Я вышла из кухни с полным ртом печенья. Вернулась в спальню, включила компьютер, набрала папино имя и название газеты. Маргарет права, вот она, эта статья! Сверху большой заголовок: «Последний динозавр рок-н-ролла».
Рядом карикатурный папа с длинной и морщинистой шеей, как у динозавра, и банданой на маленькой змеиной голове.
Я читаю статью, но она очень сложная и скучная, сначала анализ музыки в целом, потом рассказ о начале папиной карьеры, когда сам автор был от него без ума. А потом автор говорит, что сейчас папа стал пародией на самого себя и сошелся зачем-то с продюсерами фильма про «Милки Стар». Журналист задается вопросом, что это — дань чрезмерному тщеславию или папина глупость, ведь на экране он полный идиот. А как он выглядит! Морщины, дряблые руки, свисающий живот, идиотская бандана, под которой уже не спрячешь редкие волосы, — и так далее, бесконечно, беспощадно.

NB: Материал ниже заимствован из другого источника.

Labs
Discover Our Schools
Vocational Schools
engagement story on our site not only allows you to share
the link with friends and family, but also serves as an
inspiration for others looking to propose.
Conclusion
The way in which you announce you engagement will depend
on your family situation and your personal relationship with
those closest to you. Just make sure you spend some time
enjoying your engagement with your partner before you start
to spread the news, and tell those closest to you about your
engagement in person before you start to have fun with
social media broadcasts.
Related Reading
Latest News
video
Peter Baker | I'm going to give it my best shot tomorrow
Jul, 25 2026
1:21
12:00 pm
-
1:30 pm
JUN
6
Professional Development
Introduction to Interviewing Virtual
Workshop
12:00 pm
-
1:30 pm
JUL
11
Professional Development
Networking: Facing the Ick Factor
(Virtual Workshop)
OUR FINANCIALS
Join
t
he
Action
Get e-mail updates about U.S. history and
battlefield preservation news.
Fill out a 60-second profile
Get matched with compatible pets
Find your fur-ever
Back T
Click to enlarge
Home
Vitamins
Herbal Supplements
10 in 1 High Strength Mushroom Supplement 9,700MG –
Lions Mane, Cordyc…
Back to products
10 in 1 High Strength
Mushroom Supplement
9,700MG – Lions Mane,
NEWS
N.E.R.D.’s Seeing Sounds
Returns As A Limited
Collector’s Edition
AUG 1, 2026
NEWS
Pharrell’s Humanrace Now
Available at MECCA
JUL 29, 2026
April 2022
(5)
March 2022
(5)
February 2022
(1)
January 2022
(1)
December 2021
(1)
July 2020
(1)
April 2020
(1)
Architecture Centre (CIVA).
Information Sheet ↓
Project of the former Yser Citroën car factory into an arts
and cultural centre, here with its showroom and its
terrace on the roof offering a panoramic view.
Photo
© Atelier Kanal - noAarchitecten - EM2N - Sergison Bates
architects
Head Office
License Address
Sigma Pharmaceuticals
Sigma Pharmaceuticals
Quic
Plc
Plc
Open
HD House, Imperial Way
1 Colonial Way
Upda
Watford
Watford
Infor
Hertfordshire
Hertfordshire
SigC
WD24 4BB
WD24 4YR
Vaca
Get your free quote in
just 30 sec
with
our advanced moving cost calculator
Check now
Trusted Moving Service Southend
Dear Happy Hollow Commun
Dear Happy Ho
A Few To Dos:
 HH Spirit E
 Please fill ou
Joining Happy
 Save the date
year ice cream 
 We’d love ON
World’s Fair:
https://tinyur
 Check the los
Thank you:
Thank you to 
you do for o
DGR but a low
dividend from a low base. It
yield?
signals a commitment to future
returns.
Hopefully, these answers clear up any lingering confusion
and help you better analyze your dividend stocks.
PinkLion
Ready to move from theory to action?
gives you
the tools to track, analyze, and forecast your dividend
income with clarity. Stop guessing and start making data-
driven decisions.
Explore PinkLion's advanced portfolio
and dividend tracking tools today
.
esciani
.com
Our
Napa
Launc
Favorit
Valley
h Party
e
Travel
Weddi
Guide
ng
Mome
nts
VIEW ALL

Потом идет рассказ о папиных любовных приключениях, первой семье и подружках. Я с большим вниманием прочитала именно эту часть, но о Кейт Уильямс нигде не сказано. Зато других женщин тут полно. И через много-много абзацев речь пошла о маме, автор назвал ее третьесортной моделью, которая тут же выпускает коготки, стоит на горизонте появиться очередной дурочке-поклоннице, вздыхающей по Дэнни.